*Problem to work on*
Copy the text under each of the items below word for word, and leave the pictures out of your answer.

*Information given*
+---+

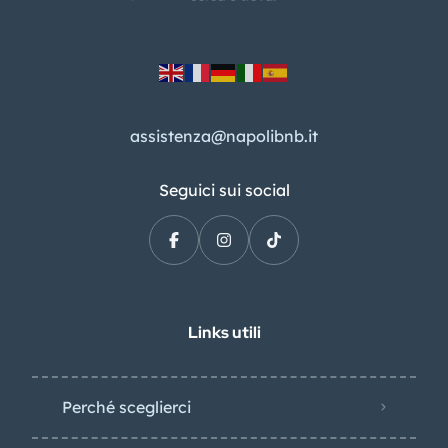
assistenza@napolibnb.it
Seguici sui social
Links utili
Perché sceglierci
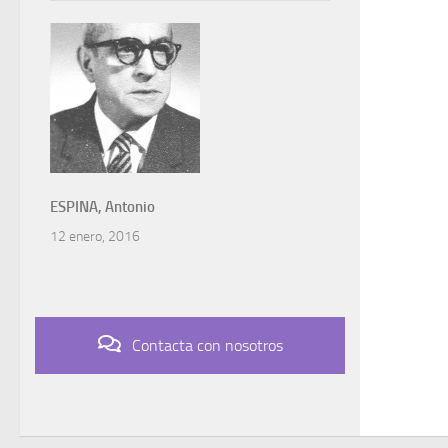
ESPINA, Antonio
12 enero, 2016
Contacta con nosotros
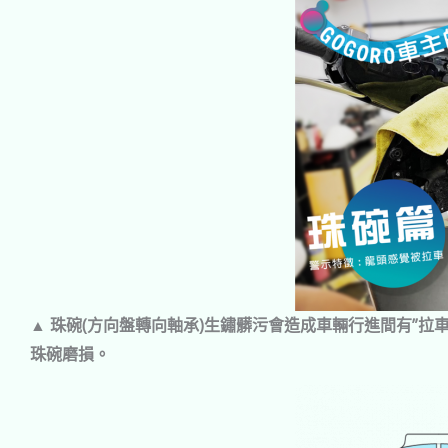
▲ 珠碗(方向盤轉向軸承)生鏽髒污會造成車輛行進間有”拉
珠碗磨損。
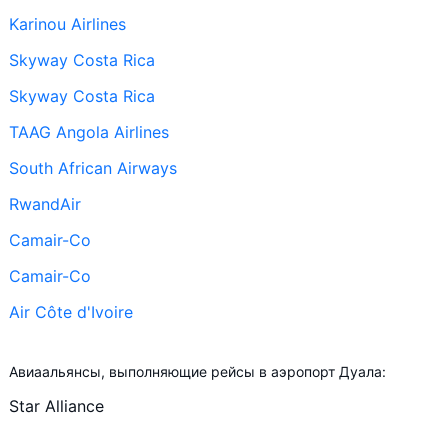
Karinou Airlines
Skyway Costa Rica
Skyway Costa Rica
TAAG Angola Airlines
South African Airways
RwandAir
Camair-Co
Camair-Co
Air Côte d'Ivoire
+ ещё 1
Авиаальянсы, выполняющие рейсы в аэропорт Дуала:
Air Côte d'Ivoire
Star Alliance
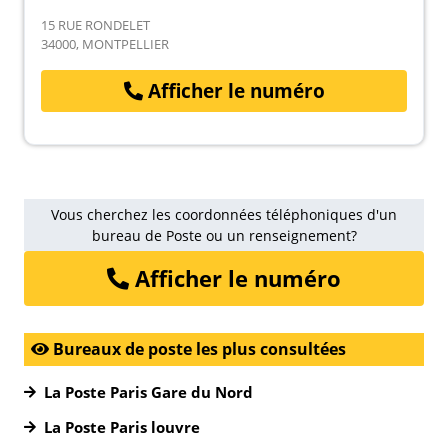
15 RUE RONDELET
34000, MONTPELLIER
Afficher le numéro
Vous cherchez les coordonnées téléphoniques d'un
bureau de Poste ou un renseignement?
Afficher le numéro
Bureaux de poste les plus consultées
La Poste Paris Gare du Nord
La Poste Paris louvre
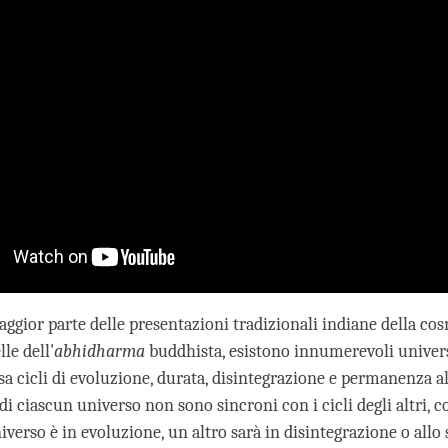
ggior parte delle presentazioni tradizionali indiane della cos
le dell'
abhidharma
buddhista, esistono innumerevoli univer
sa cicli di evoluzione, durata, disintegrazione e permanenza al
i di ciascun universo non sono sincroni con i cicli degli altri, c
erso è in evoluzione, un altro sarà in disintegrazione o allo s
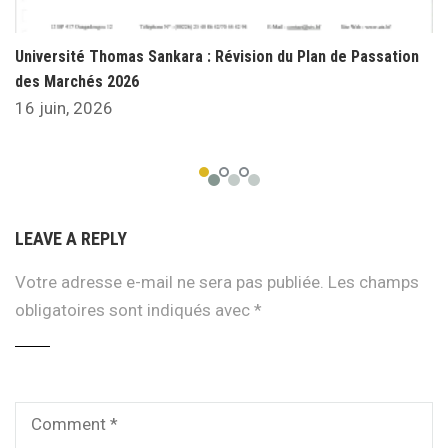
Université Thomas Sankara : Révision du Plan de Passation
des Marchés 2026
16 juin, 2026
LEAVE A REPLY
Votre adresse e-mail ne sera pas publiée.
Les champs
obligatoires sont indiqués avec
*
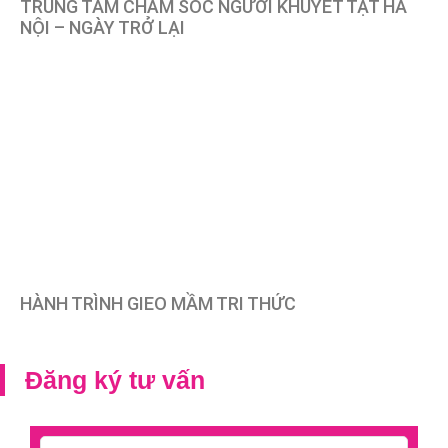
TRUNG TÂM CHĂM SÓC NGƯỜI KHUYẾT TẬT HÀ
NỘI – NGÀY TRỞ LẠI
HÀNH TRÌNH GIEO MẦM TRI THỨC
Đăng ký tư vấn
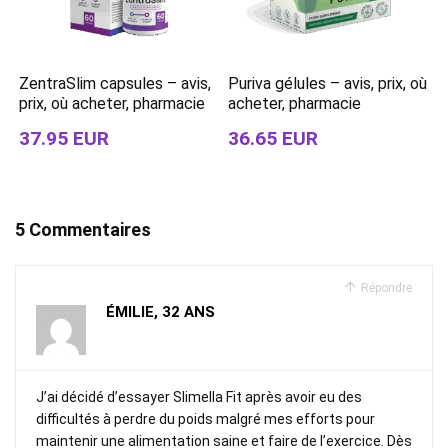
ZentraSlim capsules – avis,
Puriva gélules – avis, prix, où
prix, où acheter, pharmacie
acheter, pharmacie
37.95 EUR
36.65 EUR
5 Commentaires
Répondre
ÉMILIE, 32 ANS
J’ai décidé d’essayer Slimella Fit après avoir eu des
difficultés à perdre du poids malgré mes efforts pour
maintenir une alimentation saine et faire de l’exercice. Dès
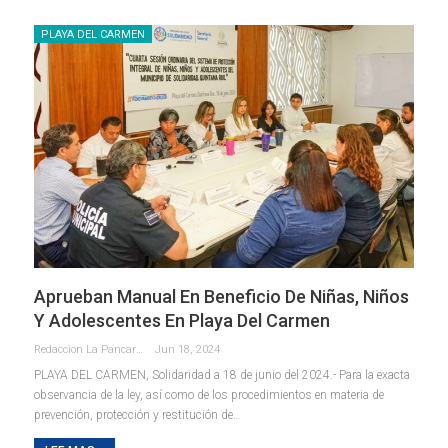
PLAYA DEL CARMEN
Aprueban Manual En Beneficio De Niñas, Niños
Y Adolescentes En Playa Del Carmen
Redaccion La Pancarta De Quintana Roo
Jun 18, 2024
PLAYA DEL CARMEN, Solidaridad a 18 de junio del 2024.- Para la exacta
observancia de la ley, así como de los procedimientos en materia de
prevención, protección y restitución de
…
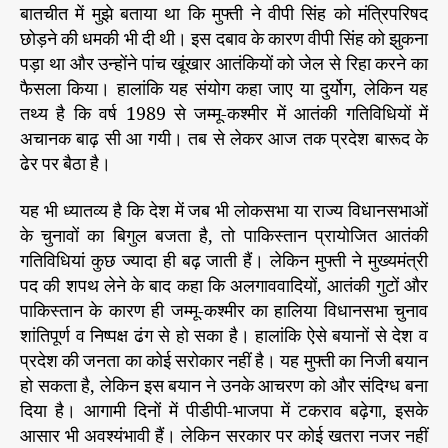
ध
बातचीत में मुझे बताया था कि मुफ्ती ने वीपी सिंह को मंत्रिपरिषद
न
छोड़ने की धमकी भी दी थी। इस दबाव के कारण वीपी सिंह को झुकना
है
पड़ा था और उन्होंने पांच खूंखार आतंकियों को जेल से रिहा करने का
फैसला किया। हालांकि यह संयोग कहा जाए या दुर्योग, लेकिन यह
तथ्य है कि वर्ष 1989 से जम्मू-कश्मीर में आतंकी गतिविधियों में
अचानक बाढ़ सी आ गयी। तब से लेकर आज तक प्रदेश बारूद के
ढेर पर बैठा है।
यह भी ध्यातव्य है कि देश में जब भी लोकसभा या राज्य विधानसभाओं
के चुनावों का बिगुल बजता है, तो पाकिस्तान प्रायोजित आतंकी
गतिविधियां कुछ ज्यादा ही बढ़ जाती हैं। लेकिन मुफ्ती ने मुख्यमंत्री
पद की शपथ लेने के बाद कहा कि अलगाववादियों, आतंकी गुटों और
पाकिस्तान के कारण ही जम्मू-कश्मीर का हालिया विधानसभा चुनाव
शांतिपूर्ण व निष्पक्ष ढंग से हो सका है। हालांकि ऐसे बयानों से देश व
प्रदेश की जनता का कोई सरोकार नहीं है। यह मुफ्ती का निजी बयान
हो सकता है, लेकिन इस बयान ने उनके आचरण को और संदिग्ध बना
दिया है। आगामी दिनों में पीडीपी-भाजपा में टकराव बढ़ेगा, इसके
आसार भी अवश्यंभावी हैं। लेकिन सरकार पर कोई खतरा नजर नहीं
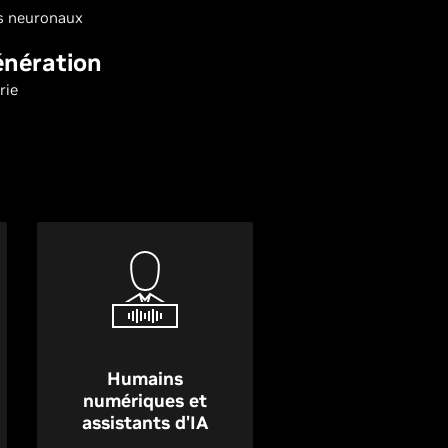
rs neuronaux
énération
rie
Humains
numériques et
assistants d'IA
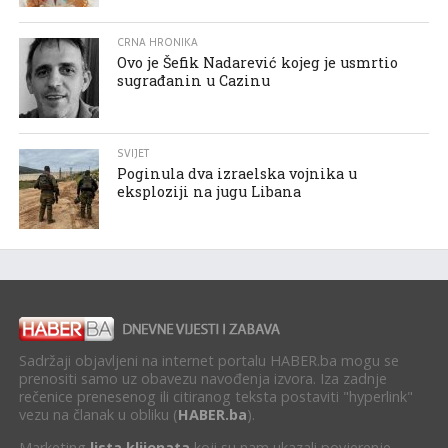
CRNA HRONIKA
Ovo je Šefik Nadarević kojeg je usmrtio
sugrađanin u Cazinu
SVIJET
Poginula dva izraelska vojnika u
eksploziji na jugu Libana
Sadržaji objavljeni na internet portalu HABER.ba mogu se
prenositi samo uz obavezu navođenja izvora. Iza zadnje
rečenice prenesenog ili citiranog teksta postaviti "hyperlink"
vezu na članak u obliku (
HABER.ba
).
Marketing
lista klijenata
koji su nam ukazali povjerenje.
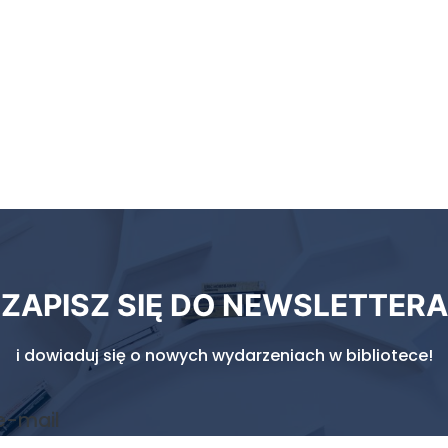
ZAPISZ SIĘ DO NEWSLETTERA
i dowiaduj się o nowych wydarzeniach w bibliotece!
e-mail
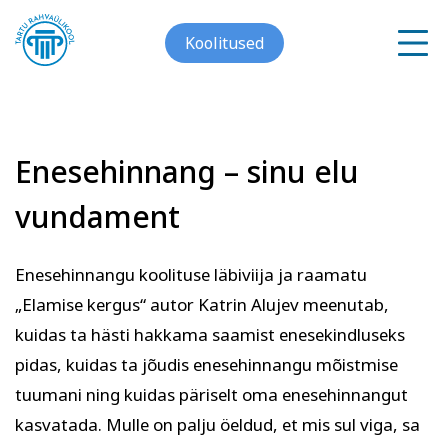
Koolitused
Enesehinnang – sinu elu
Meist
vundament
Galerii
Arvuti ja töö
Keeled
Enesehinnangu koolituse läbiviija ja raamatu
Kontakt
„Elamise kergus“ autor Katrin Alujev meenutab,
Blogi
kuidas ta hästi hakkama saamist enesekindluseks
pidas, kuidas ta jõudis enesehinnangu mõistmise
Projektid
tuumani ning kuidas päriselt oma enesehinnangut
kasvatada. Mulle on palju öeldud, et mis sul viga, sa
Grupitellimused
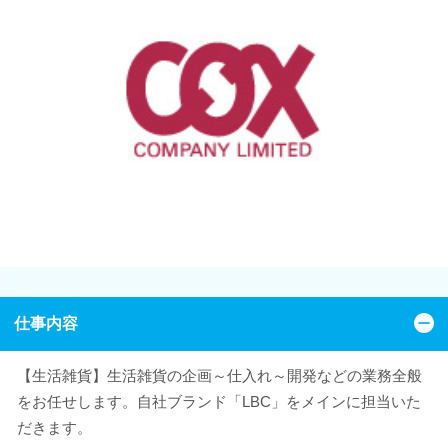
仕事内容
【生活雑貨】生活雑貨の企画～仕入れ～開発などの業務全般
をお任せします。自社ブランド「LBC」をメインに担当いた
だきます。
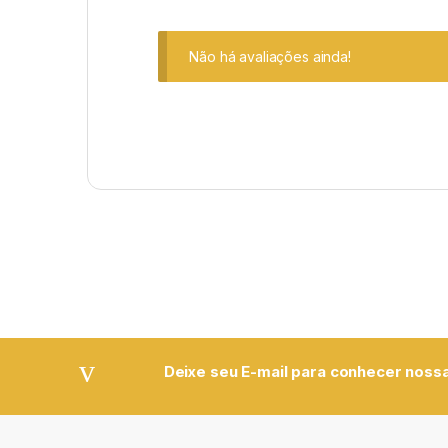
Não há avaliações ainda!
Deixe seu E-mail para conhecer nossa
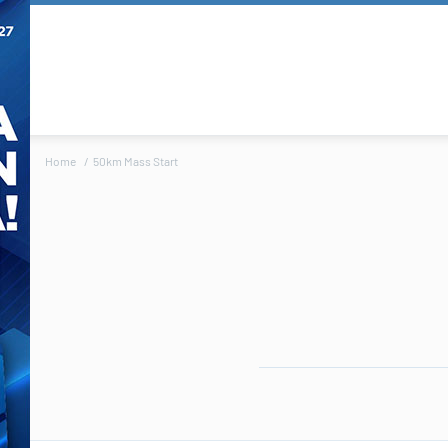
Home
50km Mass Start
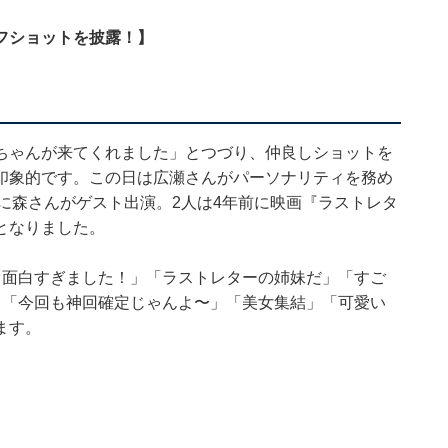
フショットを披露！】
ちゃんが来てくれました」とつづり、仲良しショットを
印象的です。この日は広瀬さんがパーソナリティを務め
）に森さんがゲスト出演。2人は4年前に映画『ラストレタ
となりました。
オ面白すぎました！」「ラストレターの姉妹だ」「すご
」「今回も神回確定じゃんよ〜」「美女集結」「可愛い
ます。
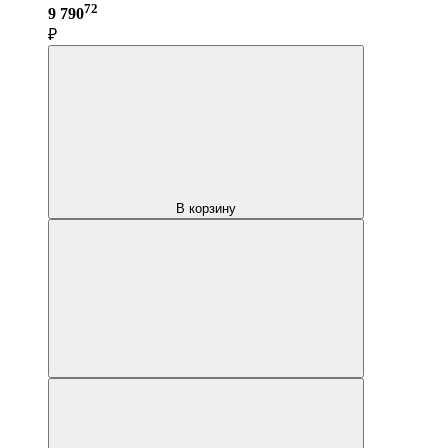
72
9 790
₽
В корзину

+---+

*Answer*
assistenza@napolibnb.it
Seguici sui social
Links utili
Perché sceglierci
ESPINA, Antonio
12 enero, 2016
Contacta con nosotros
▲ 珠碗(方向盤轉向軸承)生鏽髒污會造成車輛行進間有”拉
珠碗磨損。
Karinou Airlines
Skyway Costa Rica
Skyway Costa Rica
TAAG Angola Airlines
South African Airways
RwandAir
Camair-Co
Camair-Co
Air Côte d'Ivoire
+ ещё 1
Авиаальянсы, выполняющие рейсы в аэропорт Дуала:
Air Côte d'Ivoire
Star Alliance
15 RUE RONDELET
34000, MONTPELLIER
Afficher le numéro
Vous cherchez les coordonnées téléphoniques d'un
bureau de Poste ou un renseignement?
Afficher le numéro
Bureaux de poste les plus consultées
La Poste Paris Gare du Nord
La Poste Paris louvre
ggior parte delle presentazioni tradizionali indiane della cos
le dell'
abhidharma
buddhista, esistono innumerevoli univer
sa cicli di evoluzione, durata, disintegrazione e permanenza al
i di ciascun universo non sono sincroni con i cicli degli altri, c
erso è in evoluzione, un altro sarà in disintegrazione o allo s
Université Thomas Sankara : Révision du Plan de Passation
des Marchés 2026
16 juin, 2026
LEAVE A REPLY
Votre adresse e-mail ne sera pas publiée.
Les champs
obligatoires sont indiqués avec
*
TRUNG TÂM CHĂM SÓC NGƯỜI KHUYẾT TẬT HÀ
NỘI – NGÀY TRỞ LẠI
HÀNH TRÌNH GIEO MẦM TRI THỨC
Đăng ký tư vấn
ZentraSlim capsules – avis,
Puriva gélules – avis, prix, où
prix, où acheter, pharmacie
acheter, pharmacie
37.95 EUR
36.65 EUR
5 Commentaires
Répondre
ÉMILIE, 32 ANS
J’ai décidé d’essayer Slimella Fit après avoir eu des
difficultés à perdre du poids malgré mes efforts pour
maintenir une alimentation saine et faire de l’exercice. Dès
PLAYA DEL CARMEN
Aprueban Manual En Beneficio De Niñas, Niños
Y Adolescentes En Playa Del Carmen
Redaccion La Pancarta De Quintana Roo
Jun 18, 2024
PLAYA DEL CARMEN, Solidaridad a 18 de junio del 2024.- Para la exacta
observancia de la ley, así como de los procedimientos en materia de
prevención, protección y restitución de
…
ध
बातचीत में मुझे बताया था कि मुफ्ती ने वीपी सिंह को मंत्रिपरिषद
न
छोड़ने की धमकी भी दी थी। इस दबाव के कारण वीपी सिंह को झुकना
है
पड़ा था और उन्होंने पांच खूंखार आतंकियों को जेल से रिहा करने का
फैसला किया। हालांकि यह संयोग कहा जाए या दुर्योग, लेकिन यह
तथ्य है कि वर्ष 1989 से जम्मू-कश्मीर में आतंकी गतिविधियों में
अचानक बाढ़ सी आ गयी। तब से लेकर आज तक प्रदेश बारूद के
ढेर पर बैठा है।
यह भी ध्यातव्य है कि देश में जब भी लोकसभा या राज्य विधानसभाओं
के चुनावों का बिगुल बजता है, तो पाकिस्तान प्रायोजित आतंकी
गतिविधियां कुछ ज्यादा ही बढ़ जाती हैं। लेकिन मुफ्ती ने मुख्यमंत्री
पद की शपथ लेने के बाद कहा कि अलगाववादियों, आतंकी गुटों और
पाकिस्तान के कारण ही जम्मू-कश्मीर का हालिया विधानसभा चुनाव
शांतिपूर्ण व निष्पक्ष ढंग से हो सका है। हालांकि ऐसे बयानों से देश व
प्रदेश की जनता का कोई सरोकार नहीं है। यह मुफ्ती का निजी बयान
हो सकता है, लेकिन इस बयान ने उनके आचरण को और संदिग्ध बना
दिया है। आगामी दिनों में पीडीपी-भाजपा में टकराव बढ़ेगा, इसके
आसार भी अवश्यंभावी हैं। लेकिन सरकार पर कोई खतरा नजर नहीं
rs neuronaux
énération
rie
Humains
numériques et
assistants d'IA
CRNA HRONIKA
Ovo je Šefik Nadarević kojeg je usmrtio
sugrađanin u Cazinu
SVIJET
Poginula dva izraelska vojnika u
eksploziji na jugu Libana
Sadržaji objavljeni na internet portalu HABER.ba mogu se
prenositi samo uz obavezu navođenja izvora. Iza zadnje
rečenice prenesenog ili citiranog teksta postaviti "hyperlink"
vezu na članak u obliku (
HABER.ba
).
Marketing
lista klijenata
koji su nam ukazali povjerenje.
ZAPISZ SIĘ DO NEWSLETTERA
i dowiaduj się o nowych wydarzeniach w bibliotece!
e-mail
Koolitused
Enesehinnang – sinu elu
Meist
vundament
Galerii
Arvuti ja töö
Keeled
Enesehinnangu koolituse läbiviija ja raamatu
Kontakt
„Elamise kergus“ autor Katrin Alujev meenutab,
Blogi
kuidas ta hästi hakkama saamist enesekindluseks
pidas, kuidas ta jõudis enesehinnangu mõistmise
Projektid
tuumani ning kuidas päriselt oma enesehinnangut
kasvatada. Mulle on palju öeldud, et mis sul viga, sa
Grupitellimused
仕事内容
【生活雑貨】生活雑貨の企画～仕入れ～開発などの業務全般
をお任せします。自社ブランド「LBC」をメインに担当いた
だきます。
Não há avaliações ainda!
Deixe seu E-mail para conhecer nossa
Home
50km Mass Start
フショットを披露！】
ちゃんが来てくれました」とつづり、仲良しショットを
印象的です。この日は広瀬さんがパーソナリティを務め
）に森さんがゲスト出演。2人は4年前に映画『ラストレタ
となりました。
オ面白すぎました！」「ラストレターの姉妹だ」「すご
」「今回も神回確定じゃんよ〜」「美女集結」「可愛い
ます。
72
9 790
₽
В корзину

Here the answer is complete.